Dr. Dorria Sharaf El-Din, Head of Satellite Channels, Egyptian
Audio media is the most effective means to reach a mass audience
in Egypt. Television programs express redundant words on the issue,
as raw explicit topics cannot be discussed on Egyptian television,
according to Dr. Sharaf El-Din. Egypt is in a state of denial of
its social problems, she adds. In the Egyptian case, the religious
approach is the most sensitive and powerful to address FC amongst
mass audiences in Egypt, and it should be used to educate public
opinion on the role of Islam in combating FC. Dr. Sharaf El-Din
mentioned that it should be noted in the media that “We look
a bit strange” in the eyes of the rest of the Arab-Islamic
world, as FC is unheard of in other Arab-Islamic countries such
as Saudi Arabia and other Gulf states. Speculations such as the
move should be employed to “Penetrate the minds of the mass
public who practices FC.” The media is also responsible to
de-bunk superstitions and myths regarding women’s bodies (to introduce
FGC practitioners to non-circumcised women).
FGC and Social Work
What is the position of the Future Girls Development Association
Dr. Randa Risk, Chair, FGDA
The FGDA is conducting research on public opinion amongst youth
in Egypt in regards to FC, and is learning that young men are very
convinced with the practice of, according to Dr. Risk. She adds
that intervention programs should target grandmothers who possess
most influence in women’s lives, more so than male family members
at times. The FGDA calls for using popular culture to address FC
in Egypt, and to invite celebrities in the anti-FGC campaign to
promote anti-FGC messages. G
Q&A, and General Audience Comments
· Government sponsored messages are often regarded with
suspicion and contempt. Anti-FGC messages should not be tailored
by groups affiliated with the Egyptian government. Dr. Asaad added
to this by highlighting the success of the positive deviance approach
in combating FGC.
· What are the psycho-sexual effects of FC? Dr. Mahmoud Karim
responded by clarifying that FC does not eliminate sexual desire
but renders the woman incapable of achieving orgasm. He also called
for the establishment of a health clinic to address the psycho-sexual
problems of women in Egypt.
· Have there been any organized efforts for a movement to
address Egypt’s disregard of international human and women’s rights
declarations, particularly using Egyptian media to raise awareness
on the existence of these international declarations, reminding
the public that Egypt has signed such protocols?

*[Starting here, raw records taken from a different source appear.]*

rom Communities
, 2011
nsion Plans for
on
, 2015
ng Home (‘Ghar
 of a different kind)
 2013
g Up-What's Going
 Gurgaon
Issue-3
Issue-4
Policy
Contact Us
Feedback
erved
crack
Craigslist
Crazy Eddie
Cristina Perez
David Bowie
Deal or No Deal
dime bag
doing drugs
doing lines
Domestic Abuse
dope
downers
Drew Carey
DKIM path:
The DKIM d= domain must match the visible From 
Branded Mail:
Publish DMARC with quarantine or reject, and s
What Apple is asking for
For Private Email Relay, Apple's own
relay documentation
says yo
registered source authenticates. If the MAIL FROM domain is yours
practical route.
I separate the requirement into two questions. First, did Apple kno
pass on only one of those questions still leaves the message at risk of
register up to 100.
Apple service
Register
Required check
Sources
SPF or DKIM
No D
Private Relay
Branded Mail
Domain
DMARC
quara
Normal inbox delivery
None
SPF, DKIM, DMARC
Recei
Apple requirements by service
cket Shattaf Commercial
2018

· Another participant expressed her desire to hear views
promoting FGC, and noted that similar seminars and panel discussions
appear to bring together those who share common views towards FGC.
Calling for a more balanced meeting.
Afterthoughts, topics for research and
· Prostitution and Female Genital Cutting in Egypt, Prevalence
and De-Bunking Myths.
· Drug-Use Amongst Egyptian Women in Relationship to FGC.